National Guard on alert
Facing the potential of civil unrest, Minnesota Governor Tim Walz has put the state's National Guard on alert.
Hundreds of demonstrators gathered in Minneapolis on Thursday, chanting "shame" and "murder" at armed and masked federal officers, some of whom used tear gas and pepper balls on protesters.
"I feel like we're at a turning point. I can't say it enough, but things have got to change," said Minneapolis protester Rachel Hoppei, 52.
"We don't want you," she said of federal officers. "You have no right to be here. You're destroying our communities."
Minnesota officials complained they were denied access to the scene evidence, case materials or interviews. U.S. Department of Homeland Security Secretary Kristi Noem told reporters in New York that Minnesota simply did not have jurisdiction.
Without access, the Minnesota Bureau of Criminal Apprehension said it had withdrawn from the investigation.
The ICE agent who shot Good was among 2,000 federal officers the Trump administration has deployed to the Minneapolis area in what it described as the "largest DHS operation ever." Part of Trump's nationwide crackdown on migrants, the operation was also mounted in response to a politically charged investigation into fraud allegations against some nonprofit groups in the Somali community.
Vice President JD Vance, during a press briefing, repeatedly called Good's actions an "attack" on law enforcement and said the agent deserved "a debt of gratitude."
Vance said the same agent had been dragged by a car last year and suffered injuries that required 33 stitches.
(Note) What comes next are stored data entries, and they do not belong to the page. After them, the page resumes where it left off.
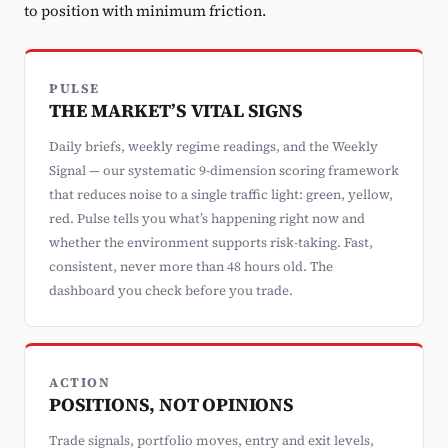
to position with minimum friction.
PULSE
THE MARKET’S VITAL SIGNS
Daily briefs, weekly regime readings, and the Weekly
Signal — our systematic 9-dimension scoring framework
that reduces noise to a single traffic light: green, yellow,
red. Pulse tells you what’s happening right now and
whether the environment supports risk-taking. Fast,
consistent, never more than 48 hours old. The
dashboard you check before you trade.
ACTION
POSITIONS, NOT OPINIONS
Trade signals, portfolio moves, entry and exit levels,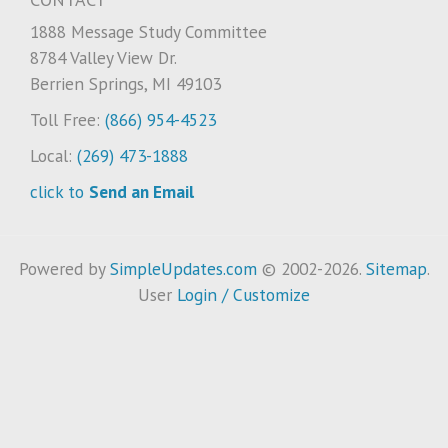
1888 Message Study Committee
8784 Valley View Dr.
Berrien Springs, MI 49103
Toll Free:
(866) 954-4523
Local:
(269) 473-1888
click to
Send an Email
Powered by
SimpleUpdates.com
© 2002-2026.
Sitemap
.
User
Login / Customize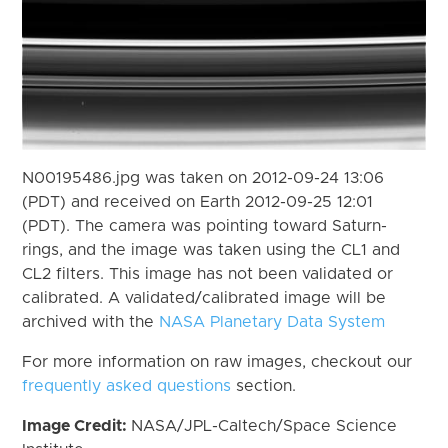
N00195486.jpg was taken on 2012-09-24 13:06
(PDT) and received on Earth 2012-09-25 12:01
(PDT). The camera was pointing toward Saturn-
rings, and the image was taken using the CL1 and
CL2 filters. This image has not been validated or
calibrated. A validated/calibrated image will be
archived with the
NASA Planetary Data System
For more information on raw images, checkout our
frequently asked questions
section.
Image Credit:
NASA/JPL-Caltech/Space Science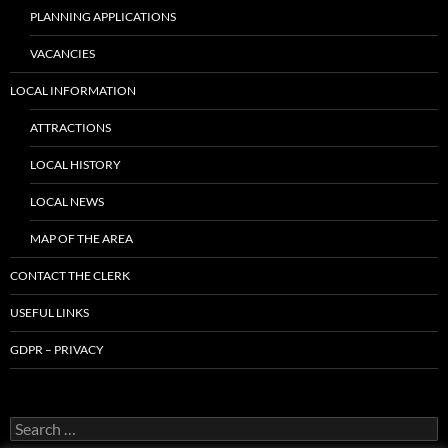
PLANNING APPLICATIONS
VACANCIES
LOCAL INFORMATION
ATTRACTIONS
LOCAL HISTORY
LOCAL NEWS
MAP OF THE AREA
CONTACT THE CLERK
USEFUL LINKS
GDPR – PRIVACY
Search
for: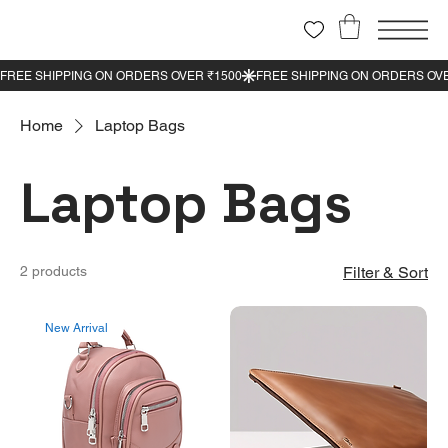
Home
Laptop Bags
Laptop Bags
2 products
Filter & Sort
New Arrival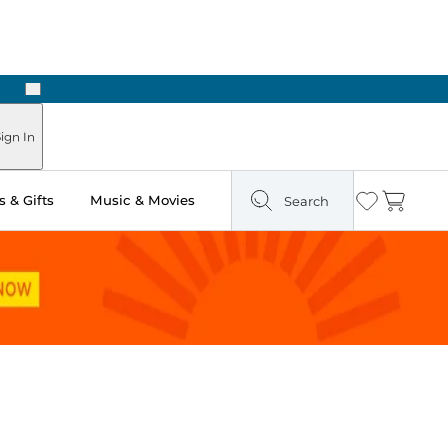
Next
Pick Up in Store: Ready in Two Hours
ign In
 & Gifts
Music & Movies
Search
Wishlist
Cart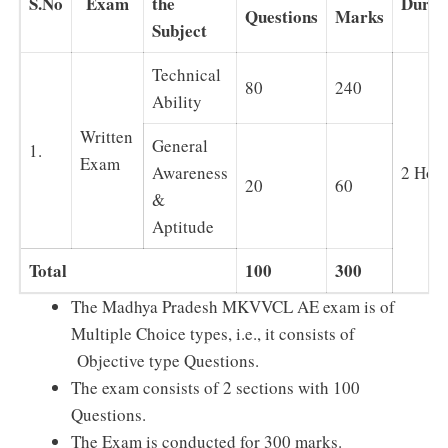
S.No
Exam
the
Durat
Questions
Marks
Subject
Technical
80
240
Ability
Written
General
1.
Exam
Awareness
2 Hou
20
60
&
Aptitude
Total
100
300
The Madhya Pradesh MKVVCL AE exam is of
Multiple Choice types, i.e., it consists of
Objective type Questions.
The exam consists of 2 sections with 100
Questions.
The Exam is conducted for 300 marks.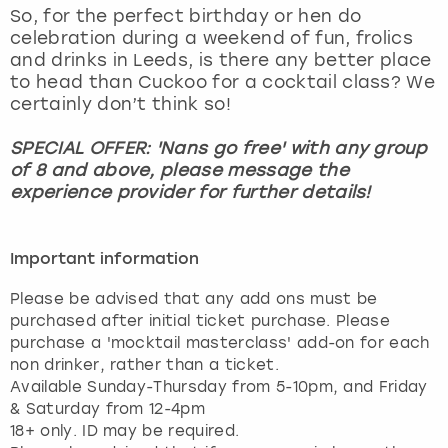
So, for the perfect birthday or hen do
celebration during a weekend of fun, frolics
and drinks in Leeds, is there any better place
to head than Cuckoo for a cocktail class? We
certainly don’t think so!
SPECIAL OFFER: 'Nans go free' with any group
of 8 and above, please message the
experience provider for further details!
Important information
Please be advised that any add ons must be
purchased after initial ticket purchase. Please
purchase a 'mocktail masterclass' add-on for each
non drinker, rather than a ticket.
Available Sunday-Thursday from 5-10pm, and Friday
& Saturday from 12-4pm
18+ only. ID may be required.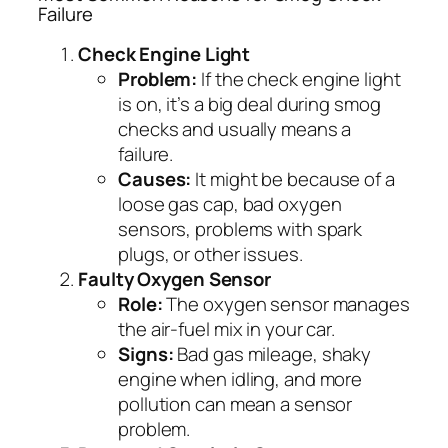
Failure
Check Engine Light
Problem:
If the check engine light
is on, it’s a big deal during smog
checks and usually means a
failure.
Causes:
It might be because of a
loose gas cap, bad oxygen
sensors, problems with spark
plugs, or other issues.
Faulty Oxygen Sensor
Role:
The oxygen sensor manages
the air-fuel mix in your car.
Signs:
Bad gas mileage, shaky
engine when idling, and more
pollution can mean a sensor
problem.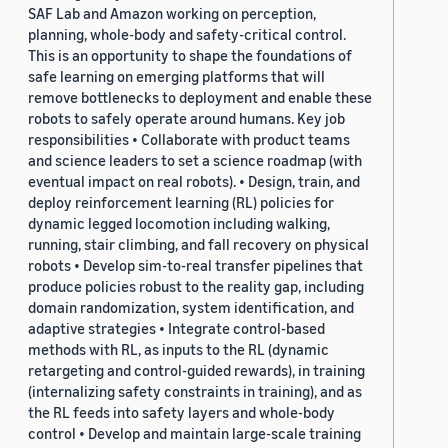
SAF Lab and Amazon working on perception,
planning, whole-body and safety-critical control.
This is an opportunity to shape the foundations of
safe learning on emerging platforms that will
remove bottlenecks to deployment and enable these
robots to safely operate around humans. Key job
responsibilities • Collaborate with product teams
and science leaders to set a science roadmap (with
eventual impact on real robots). • Design, train, and
deploy reinforcement learning (RL) policies for
dynamic legged locomotion including walking,
running, stair climbing, and fall recovery on physical
robots • Develop sim-to-real transfer pipelines that
produce policies robust to the reality gap, including
domain randomization, system identification, and
adaptive strategies • Integrate control-based
methods with RL, as inputs to the RL (dynamic
retargeting and control-guided rewards), in training
(internalizing safety constraints in training), and as
the RL feeds into safety layers and whole-body
control • Develop and maintain large-scale training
That description matched a case from June 2025, when a migrant living in the country illegally tried to drive away while ICE agents were attempting to arrest him in Bloomington, Minnesota, dragging one officer about 100 yards (91 meters).
The officer, identified in court records as Jonathan Ross, suffered wounds to his arm and hand that took a total of 33 stitches to close, according to prosecutors. The driver was convicted last month of assaulting a federal officer.
DHS declined to identify the agent
Meanwhile, more details began to emerge about Good, who had a 15-year-old daughter and two sons aged 12 and 6, according to the Washington Post.
Michelle Gross, president of the Minnesota-based Community United Against Police Brutality and a paralegal for the National Lawyers Guild, told Reuters she knew first-hand of Good's involvement as one of hundreds of community members taking part in neighborhood "observer" patrols, and "had been doing that" when she was killed.
Gross disputed assertions by Noem that Good "had been stalking and impeding" agents' work all day.
"There was absolutely no justification for deadly force," Gross said. "People are just exercising their First Amendment right to videotape police."
What remains very much in dispute among federal and state officials is what happened in the moments leading up to the killing of Good.
Bystander videos show two masked officers approaching Good's car, which was stopped at a perpendicular angle on a Minneapolis street. As one officer ordered Good out of the car and grabbed at her door handle, the car briefly reversed and then began driving forward, turning to the right.
A third officer drew his gun and fired three times while jumping back, with the last shots aimed through the driver's window after the car's bumper appeared to have passed by his body.
It was unclear from the video whether the car came into contact with the officer, who stayed on his feet and could be seen walking after the incident. Trump said on social media that the woman "ran over the ICE Officer."